═══ Information given

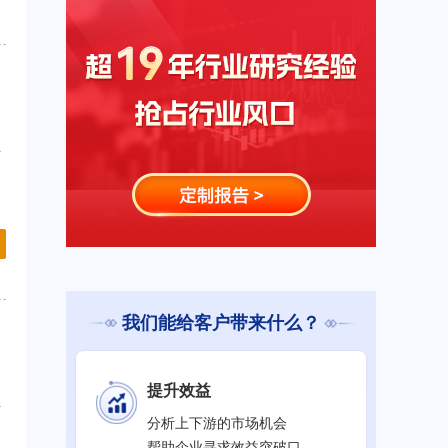
年
我们能给客户带来什么？
提升效益
年
分析上下游的市场机会
帮助企业寻求效益突破口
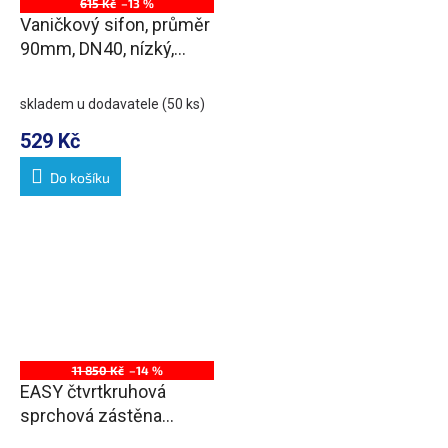
615 Kč
–13 %
Vaničkový sifon, průměr
90mm, DN40, nízký,
krytka nerez lesk
skladem u dodavatele
(50 ks)
529 Kč
Do košíku
11 850 Kč
–14 %
EASY čtvrtkruhová
sprchová zástěna
1000x800mm, L/R, čiré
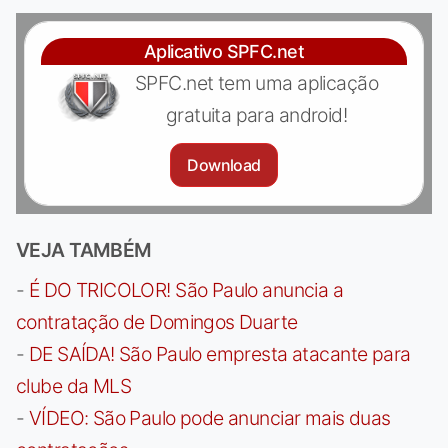
Aplicativo SPFC.net
SPFC.net tem uma aplicação
gratuita para android!
Download
VEJA TAMBÉM
-
É DO TRICOLOR! São Paulo anuncia a
contratação de Domingos Duarte
-
DE SAÍDA! São Paulo empresta atacante para
clube da MLS
-
VÍDEO: São Paulo pode anunciar mais duas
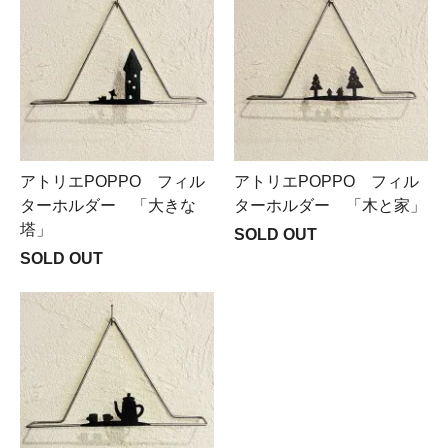
アトリエPOPPO フィル
アトリエPOPPO フィル
ターホルダー 「大きな
ターホルダー 「木と家」
塔」
SOLD OUT
SOLD OUT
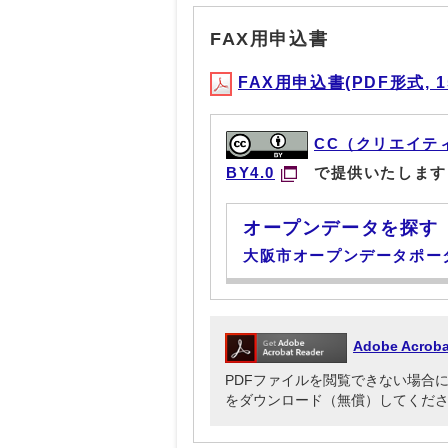
FAX用申込書
FAX用申込書(PDF形式, 15
CC（クリエイテ
BY4.0
で提供いたします
オープンデータを探す
大阪市オープンデータポー
Adobe Acr
PDFファイルを閲覧できない場合には、Ado
をダウンロード（無償）してくだ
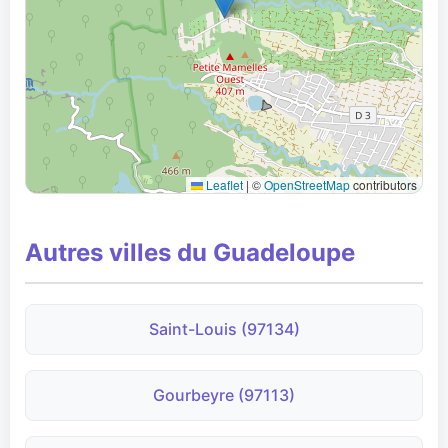
Leaflet
|
©
OpenStreetMap
contributors
Autres villes du Guadeloupe
Saint-Louis (97134)
Gourbeyre (97113)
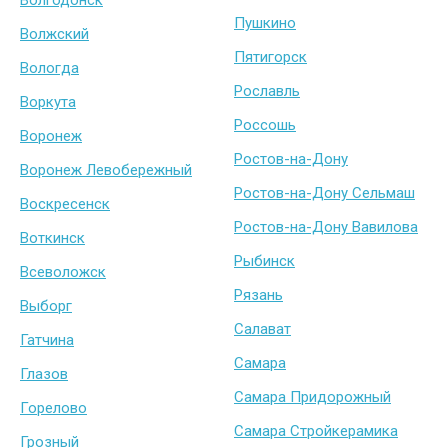
Волгодонск
Пушкино
Волжский
Пятигорск
Вологда
Рославль
Воркута
Россошь
Воронеж
Ростов-на-Дону
Воронеж Левобережный
Ростов-на-Дону Сельмаш
Воскресенск
Ростов-на-Дону Вавилова
Воткинск
Рыбинск
Всеволожск
Рязань
Выборг
Салават
Гатчина
Самара
Глазов
Самара Придорожный
Горелово
Самара Стройкерамика
Грозный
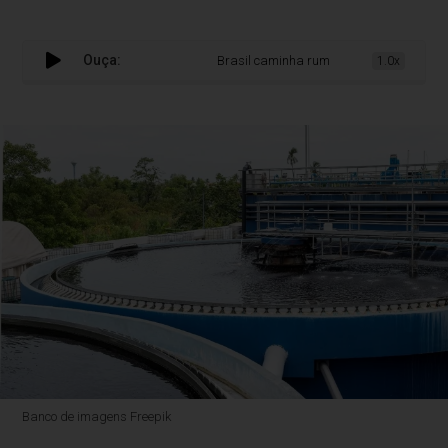
Ouça:
Brasil caminha rumo à universalização 
1.0x
Banco de imagens Freepik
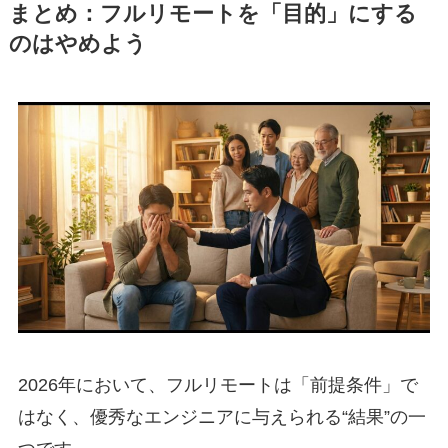
まとめ：フルリモートを「目的」にする
のはやめよう
2026年において、フルリモートは「前提条件」で
はなく、優秀なエンジニアに与えられる“結果”の一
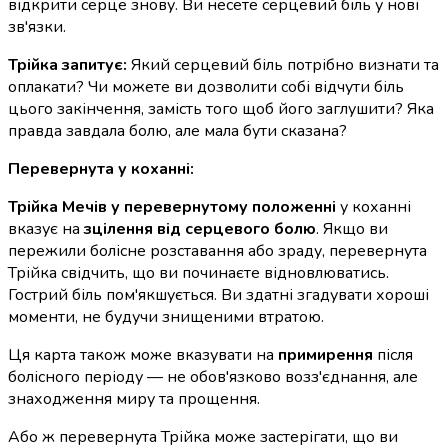
відкрити серце знову. Ви несете серцевий біль у нові
зв'язки.
Трійка запитує:
Який серцевий біль потрібно визнати та
оплакати? Чи можете ви дозволити собі відчути біль
цього закінчення, замість того щоб його заглушити? Яка
правда завдала болю, але мала бути сказана?
Перевернута у коханні:
Трійка Мечів у перевернутому положенні
у коханні
вказує на
зцілення від серцевого болю
. Якщо ви
пережили болісне розставання або зраду, перевернута
Трійка свідчить, що ви починаєте відновлюватись.
Гострий біль пом'якшується. Ви здатні згадувати хороші
моменти, не будучи знищеними втратою.
Ця карта також може вказувати на
примирення
після
болісного періоду — не обов'язково возз'єднання, але
знаходження миру та прощення.
Або ж перевернута Трійка може застерігати, що ви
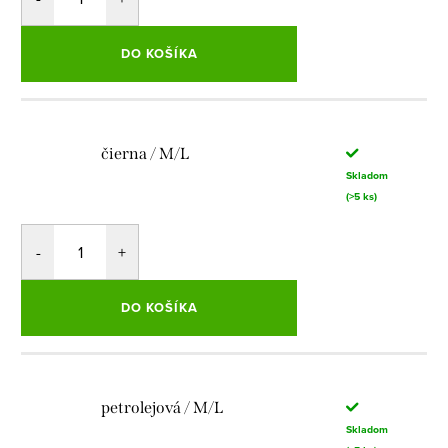
DO KOŠÍKA
čierna / M/L
Skladom
(>5 ks)
DO KOŠÍKA
petrolejová / M/L
Skladom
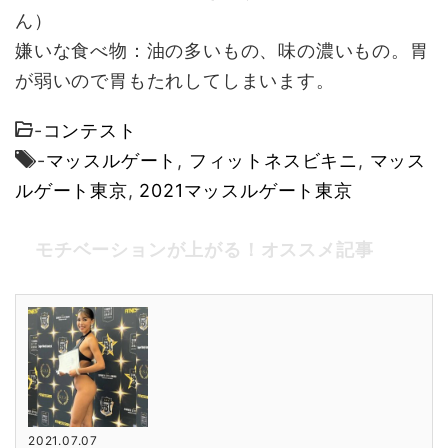
ん）
嫌いな食べ物：油の多いもの、味の濃いもの。胃
が弱いので胃もたれしてしまいます。
-
コンテスト
-
マッスルゲート
,
フィットネスビキニ
,
マッス
ルゲート東京
,
2021マッスルゲート東京
モチベーションが上がる！オススメ記事
2021.07.07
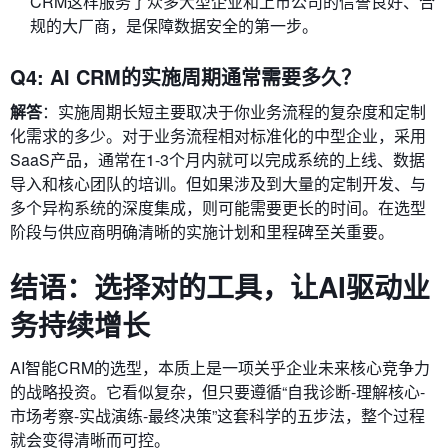
CRM这样服务了众多大型企业和上市公司的信誉良好、合
规的大厂商，是保障数据安全的第一步。
Q4: AI CRM的实施周期通常需要多久？
解答
：实施周期长短主要取决于你业务流程的复杂度和定制
化需求的多少。对于业务流程相对标准化的中型企业，采用
SaaS产品，通常在1-3个月内就可以完成系统的上线、数据
导入和核心团队的培训。但如果涉及到大量的定制开发、与
多个异构系统的深度集成，则可能需要更长的时间。在选型
阶段与供应商明确清晰的实施计划和里程碑至关重要。
结语：选择对的工具，让AI驱动业
务持续增长
AI智能CRM的选型，本质上是一项关乎企业未来核心竞争力
的战略投资。它看似复杂，但只要遵循“自我诊断-理解核心-
市场考察-实战演练-最终决策”这套科学的五步法，整个过程
就会变得清晰而可控。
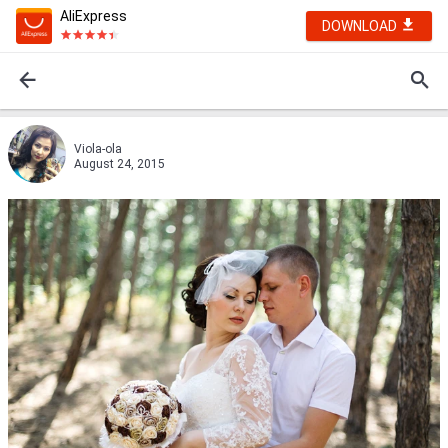
AliExpress
DOWNLOAD
Violа-ola
August 24, 2015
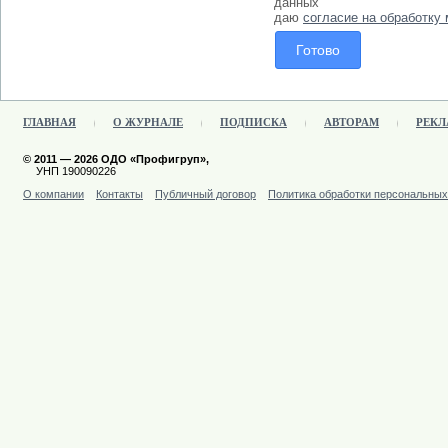
данных"
даю
согласие на обработку
ГЛАВНАЯ
О ЖУРНАЛЕ
ПОДПИСКА
АВТОРАМ
РЕКЛ
© 2011 — 2026 ОДО «Профигруп»,
УНП 190090226
О компании
Контакты
Публичный договор
Политика обработки персональны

══════

Exercise prompt - In your copy of the material, every word must match and no image should appear.

Output for this task -
年
我们能给客户带来什么？
提升效益
年
分析上下游的市场机会
帮助企业寻求效益突破口
615 Kč
–13 %
Vaničkový sifon, průměr
90mm, DN40, nízký,
krytka nerez lesk
skladem u dodavatele
(50 ks)
529 Kč
Do košíku
11 850 Kč
–14 %
EASY čtvrtkruhová
sprchová zástěna
1000x800mm, L/R, čiré
Aplicativo SPFC.net
SPFC.net tem uma aplicação
gratuita para android!
Download
VEJA TAMBÉM
-
É DO TRICOLOR! São Paulo anuncia a
contratação de Domingos Duarte
-
DE SAÍDA! São Paulo empresta atacante para
clube da MLS
-
VÍDEO: São Paulo pode anunciar mais duas
アトリエPOPPO フィル
アトリエPOPPO フィル
ターホルダー 「大きな
ターホルダー 「木と家」
塔」
SOLD OUT
SOLD OUT
FAX用申込書
FAX用申込書(PDF形式, 15
CC（クリエイテ
BY4.0
で提供いたします
オープンデータを探す
大阪市オープンデータポー
Adobe Acr
PDFファイルを閲覧できない場合には、Ado
をダウンロード（無償）してくだ
Leaflet
|
©
OpenStreetMap
contributors
Autres villes du Guadeloupe
Saint-Louis (97134)
Gourbeyre (97113)
Волгодонск
Пушкино
Волжский
Пятигорск
Вологда
Рославль
Воркута
Россошь
Воронеж
Ростов-на-Дону
Воронеж Левобережный
Ростов-на-Дону Сельмаш
Воскресенск
Ростов-на-Дону Вавилова
Воткинск
Рыбинск
Всеволожск
Рязань
Выборг
Салават
Гатчина
Самара
Глазов
Самара Придорожный
Горелово
Самара Стройкерамика
Грозный
Ouça:
Brasil caminha rumo à universalização 
1.0x
Banco de imagens Freepik
まとめ：フルリモートを「目的」にする
のはやめよう
2026年において、フルリモートは「前提条件」で
はなく、優秀なエンジニアに与えられる“結果”の一
відкрити серце знову. Ви несете серцевий біль у нові
зв'язки.
Трійка запитує:
Який серцевий біль потрібно визнати та
оплакати? Чи можете ви дозволити собі відчути біль
цього закінчення, замість того щоб його заглушити? Яка
правда завдала болю, але мала бути сказана?
Перевернута у коханні:
Трійка Мечів у перевернутому положенні
у коханні
вказує на
зцілення від серцевого болю
. Якщо ви
пережили болісне розставання або зраду, перевернута
Трійка свідчить, що ви починаєте відновлюватись.
Гострий біль пом'якшується. Ви здатні згадувати хороші
моменти, не будучи знищеними втратою.
Ця карта також може вказувати на
примирення
після
болісного періоду — не обов'язково возз'єднання, але
знаходження миру та прощення.
Або ж перевернута Трійка може застерігати, що ви
DO KOŠÍKA
čierna / M/L
Skladom
(>5 ks)
DO KOŠÍKA
petrolejová / M/L
Skladom
ん）
嫌いな食べ物：油の多いもの、味の濃いもの。胃
が弱いので胃もたれしてしまいます。
-
コンテスト
-
マッスルゲート
,
フィットネスビキニ
,
マッス
ルゲート東京
,
2021マッスルゲート東京
モチベーションが上がる！オススメ記事
2021.07.07
CRM这样服务了众多大型企业和上市公司的信誉良好、合
规的大厂商，是保障数据安全的第一步。
Q4: AI CRM的实施周期通常需要多久？
解答
：实施周期长短主要取决于你业务流程的复杂度和定制
化需求的多少。对于业务流程相对标准化的中型企业，采用
SaaS产品，通常在1-3个月内就可以完成系统的上线、数据
导入和核心团队的培训。但如果涉及到大量的定制开发、与
多个异构系统的深度集成，则可能需要更长的时间。在选型
阶段与供应商明确清晰的实施计划和里程碑至关重要。
结语：选择对的工具，让AI驱动业
务持续增长
AI智能CRM的选型，本质上是一项关乎企业未来核心竞争力
的战略投资。它看似复杂，但只要遵循“自我诊断-理解核心-
市场考察-实战演练-最终决策”这套科学的五步法，整个过程
就会变得清晰而可控。
AliExpress
DOWNLOAD
Violа-ola
August 24, 2015
данных"
даю
согласие на обработку
ГЛАВНАЯ
О ЖУРНАЛЕ
ПОДПИСКА
АВТОРАМ
РЕКЛ
© 2011 — 2026 ОДО «Профигруп»,
УНП 190090226
О компании
Контакты
Публичный договор
Политика обработки персональны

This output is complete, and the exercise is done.